1. An attacker authenticates to the Yamcs application with an account possessing the ChangeMissionDatabase privilege.
2. The attacker identifies an existing algorithm defined in the Mission Database (MDB) with its language explicitly set to python.
3. The attacker crafts a malicious payload containing Jython code that leverages java.lang.Runtime to execute arbitrary OS commands.
4. The attacker sends an HTTP PATCH request to /api/mdb/{instance}/realtime/algorithms/{name} to inject the malicious code into the identified Python algorithm.
5. The Yamcs server receives the PATCH request and updates the algorithm’s text with the provided malicious code.
6. The Yamcs server compiles the injected Jython code into an executable script on the fly.
7. The attacker triggers the evaluation of the modified algorithm, potentially by sending telemetry data that the algorithm depends on.
8. The injected Jython code executes the attacker-controlled OS command, achieving remote code execution on the host system.

Impact

This vulnerability impacts Yamcs deployments where users have the ChangeMissionDatabase privilege. An attacker can leverage this to escalate from application-level configuration privileges to full System/OS control, leading to arbitrary command execution.

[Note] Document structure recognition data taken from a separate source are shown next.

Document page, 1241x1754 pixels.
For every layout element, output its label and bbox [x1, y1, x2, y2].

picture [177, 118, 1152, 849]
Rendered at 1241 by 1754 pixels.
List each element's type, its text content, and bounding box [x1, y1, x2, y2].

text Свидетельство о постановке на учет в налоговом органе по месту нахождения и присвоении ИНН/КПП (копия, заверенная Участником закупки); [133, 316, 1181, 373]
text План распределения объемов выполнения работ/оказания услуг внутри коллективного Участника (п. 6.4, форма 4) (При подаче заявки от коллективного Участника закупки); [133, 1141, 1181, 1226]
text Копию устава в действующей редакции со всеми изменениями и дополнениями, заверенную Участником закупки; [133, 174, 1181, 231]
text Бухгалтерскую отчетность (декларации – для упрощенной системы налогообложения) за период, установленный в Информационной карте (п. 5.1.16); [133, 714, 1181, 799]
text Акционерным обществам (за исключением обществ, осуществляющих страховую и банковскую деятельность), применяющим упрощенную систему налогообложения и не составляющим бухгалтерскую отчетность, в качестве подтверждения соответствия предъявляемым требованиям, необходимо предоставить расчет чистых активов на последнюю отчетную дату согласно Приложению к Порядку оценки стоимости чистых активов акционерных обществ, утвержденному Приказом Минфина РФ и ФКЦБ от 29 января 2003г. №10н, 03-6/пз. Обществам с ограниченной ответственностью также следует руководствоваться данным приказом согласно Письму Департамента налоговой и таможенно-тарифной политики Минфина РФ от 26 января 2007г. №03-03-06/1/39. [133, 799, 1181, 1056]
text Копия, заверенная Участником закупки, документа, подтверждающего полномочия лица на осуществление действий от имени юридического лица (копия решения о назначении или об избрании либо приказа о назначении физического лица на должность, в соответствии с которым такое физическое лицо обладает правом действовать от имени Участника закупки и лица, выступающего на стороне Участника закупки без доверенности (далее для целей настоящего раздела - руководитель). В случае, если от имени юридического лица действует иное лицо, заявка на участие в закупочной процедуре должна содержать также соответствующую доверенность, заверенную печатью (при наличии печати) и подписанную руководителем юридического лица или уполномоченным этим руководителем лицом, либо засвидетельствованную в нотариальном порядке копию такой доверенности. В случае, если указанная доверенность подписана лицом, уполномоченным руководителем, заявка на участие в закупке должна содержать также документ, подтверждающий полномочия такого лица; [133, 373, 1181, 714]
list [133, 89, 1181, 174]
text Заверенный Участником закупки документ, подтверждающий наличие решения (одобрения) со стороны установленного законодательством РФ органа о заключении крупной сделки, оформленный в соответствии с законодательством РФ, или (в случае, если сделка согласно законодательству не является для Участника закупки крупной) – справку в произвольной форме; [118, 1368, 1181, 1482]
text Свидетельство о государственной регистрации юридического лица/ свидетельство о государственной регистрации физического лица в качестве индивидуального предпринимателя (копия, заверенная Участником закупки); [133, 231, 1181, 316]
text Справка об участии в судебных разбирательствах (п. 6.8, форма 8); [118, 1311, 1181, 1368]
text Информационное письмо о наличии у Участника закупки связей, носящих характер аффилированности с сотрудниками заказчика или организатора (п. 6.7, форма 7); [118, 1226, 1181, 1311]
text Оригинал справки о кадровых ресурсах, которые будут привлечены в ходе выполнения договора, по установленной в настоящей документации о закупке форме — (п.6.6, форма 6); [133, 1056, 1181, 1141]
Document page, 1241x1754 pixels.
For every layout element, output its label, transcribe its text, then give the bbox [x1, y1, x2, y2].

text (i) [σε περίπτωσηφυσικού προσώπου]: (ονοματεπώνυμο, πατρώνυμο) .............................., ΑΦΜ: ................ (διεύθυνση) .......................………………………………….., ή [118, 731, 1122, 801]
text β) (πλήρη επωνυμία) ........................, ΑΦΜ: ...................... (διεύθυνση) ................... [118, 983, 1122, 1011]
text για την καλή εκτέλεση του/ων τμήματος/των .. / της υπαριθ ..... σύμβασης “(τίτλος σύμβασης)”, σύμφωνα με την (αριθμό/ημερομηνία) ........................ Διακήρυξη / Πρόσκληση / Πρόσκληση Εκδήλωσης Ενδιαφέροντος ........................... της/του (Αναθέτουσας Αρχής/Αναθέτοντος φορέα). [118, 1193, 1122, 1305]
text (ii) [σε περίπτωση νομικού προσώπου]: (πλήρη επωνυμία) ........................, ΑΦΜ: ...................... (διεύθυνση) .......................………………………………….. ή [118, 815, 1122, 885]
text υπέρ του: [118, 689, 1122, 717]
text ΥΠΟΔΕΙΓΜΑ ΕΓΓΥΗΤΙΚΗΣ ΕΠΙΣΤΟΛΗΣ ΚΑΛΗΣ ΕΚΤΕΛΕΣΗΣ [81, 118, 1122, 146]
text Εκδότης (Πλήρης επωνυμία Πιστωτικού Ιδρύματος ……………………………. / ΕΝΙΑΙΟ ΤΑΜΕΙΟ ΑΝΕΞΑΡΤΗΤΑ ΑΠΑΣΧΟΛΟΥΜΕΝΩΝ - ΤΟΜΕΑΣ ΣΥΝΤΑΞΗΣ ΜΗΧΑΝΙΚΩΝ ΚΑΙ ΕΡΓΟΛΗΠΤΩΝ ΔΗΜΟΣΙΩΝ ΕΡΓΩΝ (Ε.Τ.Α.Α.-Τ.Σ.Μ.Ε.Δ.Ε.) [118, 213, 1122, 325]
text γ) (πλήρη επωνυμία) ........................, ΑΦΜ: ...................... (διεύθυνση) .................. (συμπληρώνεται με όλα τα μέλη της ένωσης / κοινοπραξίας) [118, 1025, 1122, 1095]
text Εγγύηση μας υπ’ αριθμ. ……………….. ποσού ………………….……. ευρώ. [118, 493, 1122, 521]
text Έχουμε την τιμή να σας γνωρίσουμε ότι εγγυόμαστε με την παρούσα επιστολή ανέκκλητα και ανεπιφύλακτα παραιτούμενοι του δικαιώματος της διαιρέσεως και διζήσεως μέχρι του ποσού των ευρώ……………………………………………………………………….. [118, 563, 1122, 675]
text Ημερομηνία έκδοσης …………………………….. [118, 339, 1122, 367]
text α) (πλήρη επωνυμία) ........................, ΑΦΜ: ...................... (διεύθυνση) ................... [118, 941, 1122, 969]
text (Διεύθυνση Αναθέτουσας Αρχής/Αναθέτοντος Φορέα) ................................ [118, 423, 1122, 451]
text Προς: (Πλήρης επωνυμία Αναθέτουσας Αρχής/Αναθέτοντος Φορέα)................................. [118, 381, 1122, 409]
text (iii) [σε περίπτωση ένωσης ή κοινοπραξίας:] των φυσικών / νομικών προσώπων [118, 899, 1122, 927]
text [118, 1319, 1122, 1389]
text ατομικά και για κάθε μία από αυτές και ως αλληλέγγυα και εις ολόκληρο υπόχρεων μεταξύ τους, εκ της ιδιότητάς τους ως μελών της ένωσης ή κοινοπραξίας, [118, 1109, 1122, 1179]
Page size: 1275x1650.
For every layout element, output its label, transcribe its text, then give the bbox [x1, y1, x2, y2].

This can result in data exfiltration, and potential lateral movement within the hosting infrastructure.

Recommendation

• Upgrade Yamcs to version 5.12.7 or later to patch CVE-2026-46621.
• Review and restrict the privileges granted to users, especially the ChangeMissionDatabase privilege, to minimize the attack surface.
• Deploy the Sigma rule “Detect Yamcs Jython Code Injection” to monitor for attempts to inject malicious Jython code into algorithms.
• Monitor network traffic for connections to attacker-controlled webhooks or other suspicious destinations, such as the URL listed in the IOC table.